I knew I had to make a version with an USB header on it, to comply on the demands. I’m not making these as a product. Yet I want them to be usable for any P1 meter. After a short conversation with Quindor I knew I had to choose for USB-C connectors. His argument: why use old standards, as you’re designing for a future product? I had to agree with that. Besides that, there are like so many different micro-usb footprints, while the usb-c footprint is the same for most of them, what makes it easier for me to design without waiting for the connectors.
Next challenge was: how to prevent from usb-power getting into the P1 port and visa versa. I tested it with diodes, yet the power drop was a little too high for me, so I choose the old fashion jumper solution. Set the jumper for your own use.
The design was the same as v2, only with an USB-C connector and a 3-pin header added. Luckily there was enough space between my pcb and the E20, so no problem with finding a spot for the USB-C header:
Looking at the date of the design, May 25th 2020, that is about 2 months ago. Darn, I have to update my website more often 😂
While I was experiencing some issues with some of the delivered products, I figured out that the cause was a faulty mosfet. I guess (I hope) that is because of a bad batch mosfets. Though I only used the more expensive parts of Farnell, I guess that can happen too. Stil, while having enough pcb’s on stock, I wanted to try a different approach. Use a logic inverter instead of the mosfet (which works very fine). I also wanted to add some more capacitors, just for stability. So you probably guess it already … there came version 2.2 …
I saw this single channel inverter online, the SN74LVC1G04DBVR. It had some advantages which I wanted to use. The main advantages are:
1) high logic input voltage support (I have a 5 volt from the P1 port)
2) logical output voltage, same as vcc, so I can control what I want (3v3)
Most ESP’s are forgiving when using 5v ttl on 3v3 ttl input. Yet I didn’t know how the E20 is protected against that. Due to the high resistance I used, that wouldn’t be any problem. Than again, this gave me the opportunity to straiten that out in my design.

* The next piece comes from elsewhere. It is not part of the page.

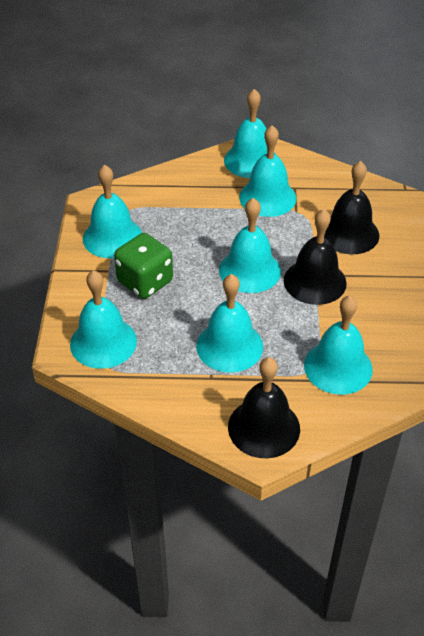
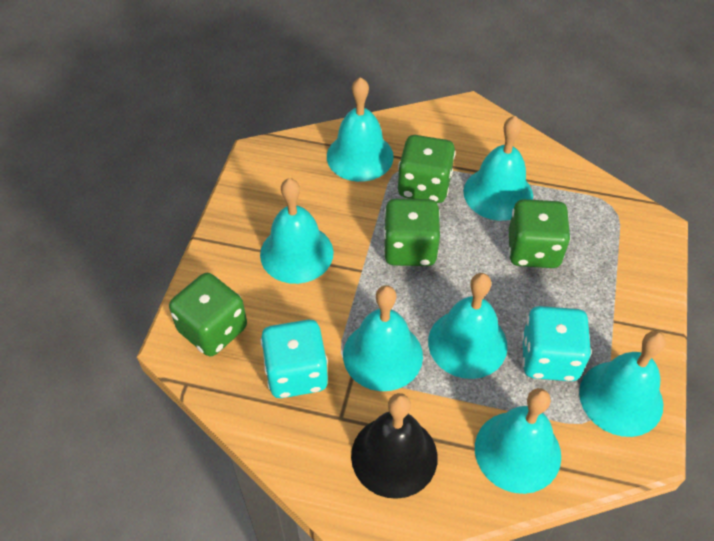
black bell: [228,357,300,458] [284,209,347,305] [324,161,379,254] = 3 -> [351,393,438,499] = 1
green dice: [114,233,173,299] = 1 -> [169,273,247,356] [383,199,440,266] [398,135,456,203] [509,199,571,268] = 4
turquoise dice: none = 0 -> [260,320,328,398] [522,306,592,381] = 2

Again, based on the same design, I removed the old inverter and placed the new inverter. I had to keep one resistor as that is required for the pull-up of the internal optocoupler (dataline). The print is the same format, as it had to fit on the E20 pinout.
I knew that SOT23-3 is quite difficult to hand solder, yet I didn’t though that a SOT23-5 package would be a lot more “pain in the a..” to solder. Thank God for flux. I recently ordered flux to make sure the USB-C headers are soldered correctly. This came out very handy for those tiny little SOT23-5 packages 🤪😆
I’m very pleased with this new version. Same footprint, only designed better (and learned from the past).